Rising healthcare costs also means fewer resources to put back into an employer’s business. It translates into less hiring of new employees, less competitiveness in their market space and reduced flexibility and resources for investing in growth initiatives.

The employee’s reality

Once employers select their health plan options, then it’s the employees turn to choose their healthcare coverage during open enrollment. The rate of annual premium increases noted in the KFF study have steadily surpassed the rate of wage increases and overall inflation. Since 2011, average family premiums have increased 47%, more than wages (31%) or inflation (19%).

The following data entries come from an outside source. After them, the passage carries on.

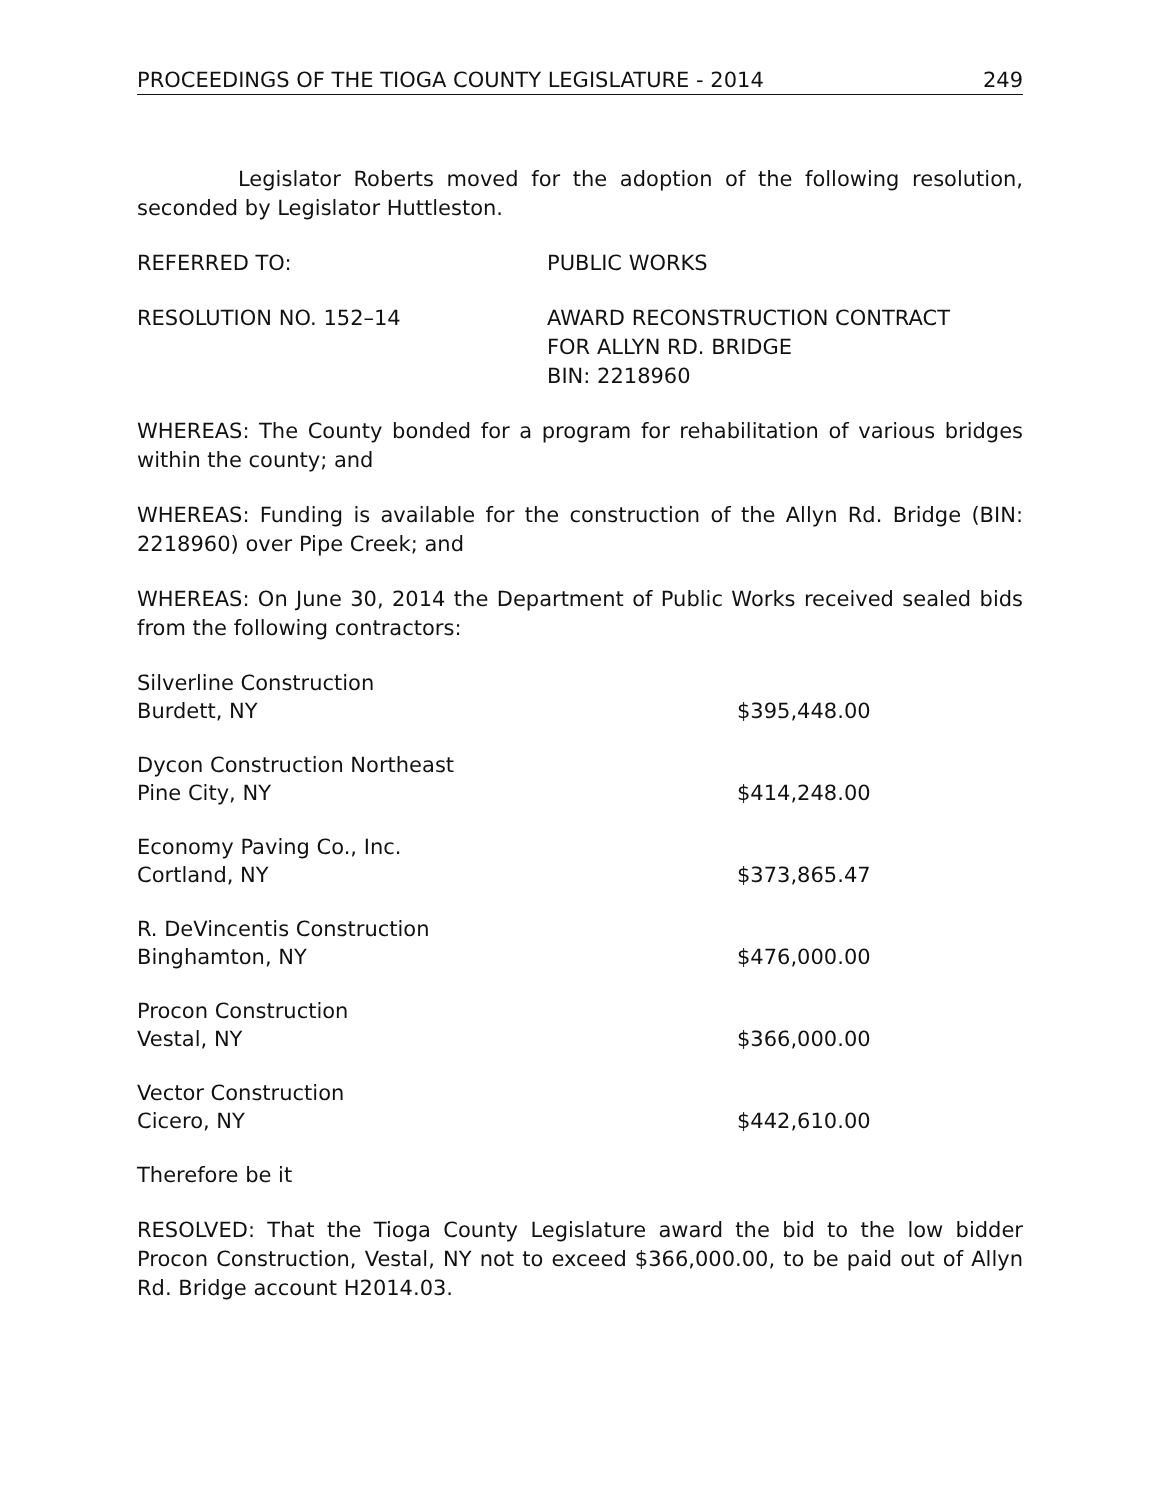PROCEEDINGS OF THE TIOGA COUNTY LEGISLATURE - 2014 249
Legislator Roberts moved for the adoption of the following resolution, seconded by Legislator Huttleston.
REFERRED TO: PUBLIC WORKS
RESOLUTION NO. 152–14 AWARD RECONSTRUCTION CONTRACT
FOR ALLYN RD. BRIDGE
BIN: 2218960
WHEREAS: The County bonded for a program for rehabilitation of various bridges within the county; and
WHEREAS: Funding is available for the construction of the Allyn Rd. Bridge (BIN: 2218960) over Pipe Creek; and
WHEREAS: On June 30, 2014 the Department of Public Works received sealed bids from the following contractors:
| Silverline Construction Burdett, NY | $395,448.00 |
| Dycon Construction Northeast Pine City, NY | $414,248.00 |
| Economy Paving Co., Inc. Cortland, NY | $373,865.47 |
| R. DeVincentis Construction Binghamton, NY | $476,000.00 |
| Procon Construction Vestal, NY | $366,000.00 |
| Vector Construction Cicero, NY | $442,610.00 |
Therefore be it
RESOLVED: That the Tioga County Legislature award the bid to the low bidder Procon Construction, Vestal, NY not to exceed $366,000.00, to be paid out of Allyn Rd. Bridge account H2014.03.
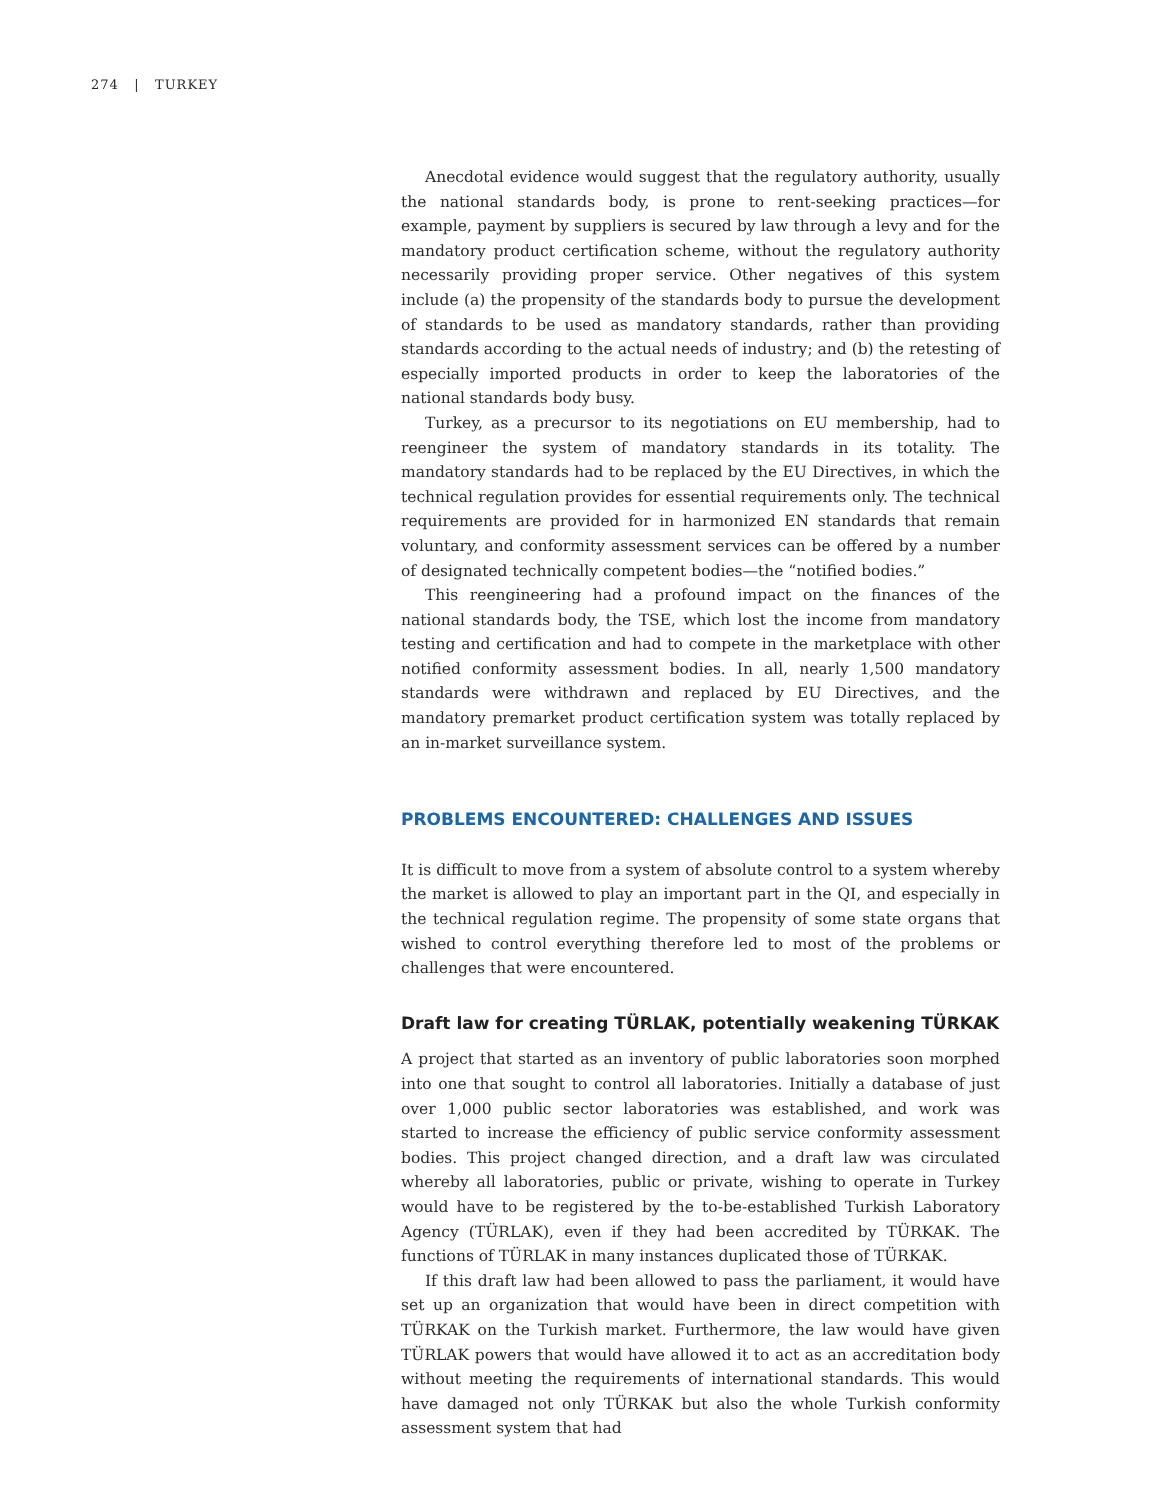274 | TURKEY
Anecdotal evidence would suggest that the regulatory authority, usually the national standards body, is prone to rent-seeking practices—for example, payment by suppliers is secured by law through a levy and for the mandatory product certification scheme, without the regulatory authority necessarily providing proper service. Other negatives of this system include (a) the propensity of the standards body to pursue the development of standards to be used as mandatory standards, rather than providing standards according to the actual needs of industry; and (b) the retesting of especially imported products in order to keep the laboratories of the national standards body busy.
Turkey, as a precursor to its negotiations on EU membership, had to reengineer the system of mandatory standards in its totality. The mandatory standards had to be replaced by the EU Directives, in which the technical regulation provides for essential requirements only. The technical requirements are provided for in harmonized EN standards that remain voluntary, and conformity assessment services can be offered by a number of designated technically competent bodies—the “notified bodies.”
This reengineering had a profound impact on the finances of the national standards body, the TSE, which lost the income from mandatory testing and certification and had to compete in the marketplace with other notified conformity assessment bodies. In all, nearly 1,500 mandatory standards were withdrawn and replaced by EU Directives, and the mandatory premarket product certification system was totally replaced by an in-market surveillance system.
PROBLEMS ENCOUNTERED: CHALLENGES AND ISSUES
It is difficult to move from a system of absolute control to a system whereby the market is allowed to play an important part in the QI, and especially in the technical regulation regime. The propensity of some state organs that wished to control everything therefore led to most of the problems or challenges that were encountered.
Draft law for creating TÜRLAK, potentially weakening TÜRKAK
A project that started as an inventory of public laboratories soon morphed into one that sought to control all laboratories. Initially a database of just over 1,000 public sector laboratories was established, and work was started to increase the efficiency of public service conformity assessment bodies. This project changed direction, and a draft law was circulated whereby all laboratories, public or private, wishing to operate in Turkey would have to be registered by the to-be-established Turkish Laboratory Agency (TÜRLAK), even if they had been accredited by TÜRKAK. The functions of TÜRLAK in many instances duplicated those of TÜRKAK.
If this draft law had been allowed to pass the parliament, it would have set up an organization that would have been in direct competition with TÜRKAK on the Turkish market. Furthermore, the law would have given TÜRLAK powers that would have allowed it to act as an accreditation body without meeting the requirements of international standards. This would have damaged not only TÜRKAK but also the whole Turkish conformity assessment system that had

Beyond premiums, the deductible tiers and provider co-pays have also increased in the U.S. Since 2009, the percentage of covered workers with a general annual deductible of $2,000 or more for single coverage has grown from 16 percent to 45 percent in 2019.

Fair Healthcare Pricing is within Reach

Trading a PPO for an approach known as metric-based or reference-based pricing is a business-saving strategy that’s readily available to employers. Many businesses striving to improve their cost management have taken the first step in that direction by adopting a self-funded or self-insured model for their health plan. According to
the KFF study, sixty-four percent of covered workers, including 21% of covered workers in small firms and 82% in large firms, are enrolled in plans that are self-funded.

Taking self-funded health plans to the next level

Employers on self-funded health plans can make even greater strides in reducing their healthcare expenditure by using a reference-based pricing cost-containment solution. Reference-based pricing is recognized for its cost-saving benefits and transparent view into healthcare expenses. It empowers employers and enables them to transform their bottom line with costs savings upwards of 30 percent.

How it works

One of the most powerful benefits of reference-based pricing is how it restores control to employers and their employees. The group sponsor’s plan document sets the maximum allowable amount upon which claims will be paid, ensuring that fair prices are paid for medical services. A reference-based pricing solution is a bottom-up approach to healthcare charges that starts with the actual cost amount and adds a fair profit margin to calculate the bill. This is contrary to a PPO model, which starts at the top with a potentially inflated price from a facility’s chargemaster and offers a discount.

In a health plan that uses reference-based pricing, a common metric is used to determine payments. This can be the Medicare approved amount or the actual cost to deliver the service based on reported figures. A reasonable profit is added for fair and prompt reimbursement to the healthcare provider.

Other hallmarks of quality reference-based pricing solutions include:

Supportive Member Experience: A well-designed health plan with a deeply supportive customer experience is an advantage for today’s businesses. Supporting members throughout the entire healthcare journey can lead to healthier members (plus more efficient medical care and reduced costs).

Legal Advocacy: For employer health plans and their employee members, it’s important to select a provider who provides expert legal backing.

Direct Contracts: Building bridges between employers and hospitals helps to make healthcare a community-centric solution that supports open dialogue between patients and providers. Establishing agreed upon reimbursement levels enables plan members to seek out community providers with confidence that their bills will be within claim limits.

Customizable Health Plan Solution: Today, it’s even easier for employers to take advantage of RBP’s cost saving potential. By working with a company like Imagine360, you get a full-service health plan solution — including plan administration, stop loss and pharmacy benefits — with RBP built-in.

Turning the Tide — Transforming your Business

The positive ripple effects of reference-based pricing can be transformative for any business. Businesses that have made the switch have saved money on their healthcare costs year over year, allowing their owners to invest funds back into the business.

The employees of these businesses also benefit. For those workers who have struggled with the financial burden of medical bills and healthcare costs that discouraged them from seeking treatment, the change is welcome.